[What is expected] Reproduce every entry below word for word, but omit the pictures.

━━━ Stored data

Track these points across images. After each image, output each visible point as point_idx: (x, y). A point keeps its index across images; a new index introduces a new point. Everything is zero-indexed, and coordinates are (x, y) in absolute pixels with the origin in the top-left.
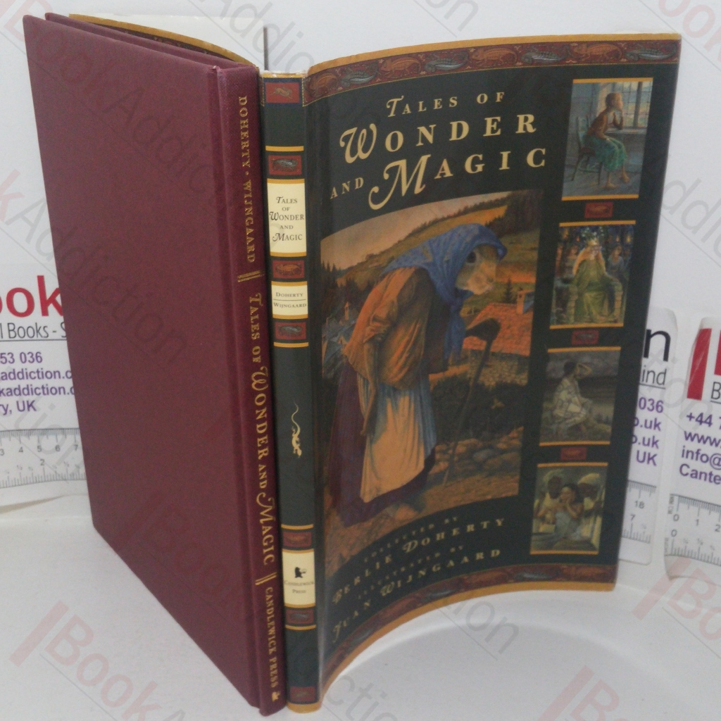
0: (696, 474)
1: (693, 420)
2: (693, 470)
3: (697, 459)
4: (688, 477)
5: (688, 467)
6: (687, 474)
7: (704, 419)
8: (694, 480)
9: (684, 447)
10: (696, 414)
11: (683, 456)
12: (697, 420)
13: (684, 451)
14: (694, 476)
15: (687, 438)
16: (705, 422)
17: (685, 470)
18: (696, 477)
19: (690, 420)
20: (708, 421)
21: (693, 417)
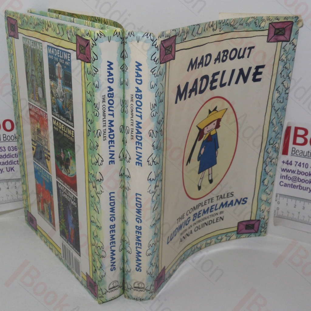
0: (286, 185)
1: (285, 163)
2: (285, 184)
3: (286, 179)
4: (283, 186)
5: (283, 182)
6: (282, 185)
7: (289, 163)
8: (285, 187)
9: (281, 174)
10: (285, 161)
11: (281, 178)
12: (286, 163)
13: (281, 176)
14: (285, 186)
15: (282, 171)
16: (289, 164)
17: (282, 184)
18: (286, 186)
19: (283, 163)
20: (290, 163)
21: (285, 162)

━━━━━━

[Problem solution]
Track these points across images. After each image, output each visible point as point_idx: (x, y). A point keeps its index across images; a new index introduces a new point. Everything is zero-indexed, and coordinates are (x, y) in absolute pixels with the origin in the top-left.
0: (696, 474)
1: (693, 420)
2: (693, 470)
3: (697, 459)
4: (688, 477)
5: (688, 467)
6: (687, 474)
7: (704, 419)
8: (694, 480)
9: (684, 447)
10: (696, 414)
11: (683, 456)
12: (697, 420)
13: (684, 451)
14: (694, 476)
15: (687, 438)
16: (705, 422)
17: (685, 470)
18: (696, 477)
19: (690, 420)
20: (708, 421)
21: (693, 417)
0: (286, 185)
1: (285, 163)
2: (285, 184)
3: (286, 179)
4: (283, 186)
5: (283, 182)
6: (282, 185)
7: (289, 163)
8: (285, 187)
9: (281, 174)
10: (285, 161)
11: (281, 178)
12: (286, 163)
13: (281, 176)
14: (285, 186)
15: (282, 171)
16: (289, 164)
17: (282, 184)
18: (286, 186)
19: (283, 163)
20: (290, 163)
21: (285, 162)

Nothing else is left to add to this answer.